新型コロナウイルス:パンデミックと収束した後への備え

 今年に入って感染拡大が続いている新型コロナウイルスですが、3月11日にWHOが世界的な大流行状態である「パンデミック」と認定しました。この言葉を使うことは、一般市民の不安を煽ることになったり、パニックで騒動が起きる可能性もあることから、WHOは使用に慎重でしたが、3月に入って感染拡大が中東やヨーロッパ、北米でも見られはじめ、世界的に警戒を強めるべきとの判断になったようです。
 
 シンガポールでは、3月4日までに中国、韓国、イラン、北イタリアへ最近渡航したことがある外国人について、乗り継ぎも含めて入国を禁止する措置が取られました。
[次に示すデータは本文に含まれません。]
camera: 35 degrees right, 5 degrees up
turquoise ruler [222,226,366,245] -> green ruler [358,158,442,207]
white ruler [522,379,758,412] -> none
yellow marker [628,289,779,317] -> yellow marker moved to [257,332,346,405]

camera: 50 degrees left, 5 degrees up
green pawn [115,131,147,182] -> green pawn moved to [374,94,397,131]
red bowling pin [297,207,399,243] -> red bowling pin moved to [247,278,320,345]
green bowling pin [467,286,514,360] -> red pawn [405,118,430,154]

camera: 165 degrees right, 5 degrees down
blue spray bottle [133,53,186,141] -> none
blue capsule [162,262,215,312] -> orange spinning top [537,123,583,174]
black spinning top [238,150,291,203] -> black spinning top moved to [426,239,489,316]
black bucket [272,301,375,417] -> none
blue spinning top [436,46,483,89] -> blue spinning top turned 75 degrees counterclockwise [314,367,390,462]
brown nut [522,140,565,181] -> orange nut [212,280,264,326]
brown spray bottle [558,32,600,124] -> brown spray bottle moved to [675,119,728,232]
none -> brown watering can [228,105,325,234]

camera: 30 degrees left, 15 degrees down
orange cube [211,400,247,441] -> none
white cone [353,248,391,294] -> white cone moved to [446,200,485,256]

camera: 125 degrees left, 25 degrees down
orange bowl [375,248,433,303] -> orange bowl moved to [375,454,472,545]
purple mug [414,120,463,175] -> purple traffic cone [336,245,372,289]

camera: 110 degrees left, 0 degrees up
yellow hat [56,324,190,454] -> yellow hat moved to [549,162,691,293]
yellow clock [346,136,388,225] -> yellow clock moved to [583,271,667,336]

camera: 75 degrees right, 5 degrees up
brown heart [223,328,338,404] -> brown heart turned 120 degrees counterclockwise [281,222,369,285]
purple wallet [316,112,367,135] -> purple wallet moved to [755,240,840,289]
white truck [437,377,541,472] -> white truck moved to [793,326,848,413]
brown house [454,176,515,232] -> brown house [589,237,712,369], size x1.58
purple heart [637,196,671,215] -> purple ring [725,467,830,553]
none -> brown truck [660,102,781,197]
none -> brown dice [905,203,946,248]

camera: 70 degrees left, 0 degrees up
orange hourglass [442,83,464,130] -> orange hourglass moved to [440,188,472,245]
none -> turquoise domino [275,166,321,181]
日本への渡航も同3日より自粛が勧告され、本稿執筆時点の3月半ばまでには日本からの入国禁止には至っていないものの、今後禁止された場合はどう影響するか、予め確認しておくに越したことはないでしょう。
 
 また、新型コロナウイルス対策として、在宅勤務が奨励されたり、学校の課外活動やスポーツ大会などが制限され、市民生活にも影響が見られます。経済活動においても、客足が落ちて売上げ減に苦しむ店舗や、イベントの相次ぐキャンセルで対応を迫られる企業や団体がある一方で、食品デリバリーやビデオ会議システムといったサービスのニーズは急上昇しています。
 
 今まさに起きているさまざまな変化にも対応が必要ですが、新型コロナウイルスとは直接関係のない変化にも注視しなければなりません。例えば、3月3日に国会での予算審議においてジョセフィーヌ・テオ人材開発相は、エンプロイメント・パス(EP)の最低給与基準を5月1日付で月額3,600Sドルから3,900Sドルに引き上げることを発表しました。大学新卒者の賃金が上昇していることを考慮しての措置で、経験豊富な40代の外国人がEPを申請する場合は最低給与基準のおよそ2倍が必要になるだろう、とのこと。EP更新の場合の新基準の適用は2021年5月からですが、本国からの駐在員や現地採用の外国人が在籍する企業にとっては影響が大きい変化の一つでしょう。
 
 これまでに誰も経験のないウイルスへの対応ゆえ、ピークの山がまだこれから来るのか、あるいは収束に向かい始めるのか、見極めることは容易ではありません。ただ、一つ言えるのは、この新型コロナウイルスの流行によって、さまざまなことが収束した後も以前とは違っていることになるだろう、ということ。目の前の騒動にばかり気を取られがちですが、今後どのような展開になっても対応できるよう、企業も個人も予め複数の選択肢を用意し、備えておく必要がありそうです。